**Entries shown:**
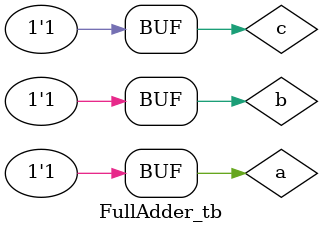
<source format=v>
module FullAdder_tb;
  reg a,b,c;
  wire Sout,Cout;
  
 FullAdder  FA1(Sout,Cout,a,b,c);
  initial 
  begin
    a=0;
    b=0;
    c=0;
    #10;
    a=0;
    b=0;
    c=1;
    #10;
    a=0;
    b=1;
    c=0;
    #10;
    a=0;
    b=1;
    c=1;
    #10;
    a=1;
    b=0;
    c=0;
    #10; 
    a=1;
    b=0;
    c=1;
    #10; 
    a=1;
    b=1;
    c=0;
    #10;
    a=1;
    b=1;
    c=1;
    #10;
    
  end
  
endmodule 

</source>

**Try it:** Please output every entry exactly as written, apart from the pictures.

**Output for this task:**
<source format=v>
module FullAdder_tb;
  reg a,b,c;
  wire Sout,Cout;
  
 FullAdder  FA1(Sout,Cout,a,b,c);
  initial 
  begin
    a=0;
    b=0;
    c=0;
    #10;
    a=0;
    b=0;
    c=1;
    #10;
    a=0;
    b=1;
    c=0;
    #10;
    a=0;
    b=1;
    c=1;
    #10;
    a=1;
    b=0;
    c=0;
    #10; 
    a=1;
    b=0;
    c=1;
    #10; 
    a=1;
    b=1;
    c=0;
    #10;
    a=1;
    b=1;
    c=1;
    #10;
    
  end
  
endmodule 

</source>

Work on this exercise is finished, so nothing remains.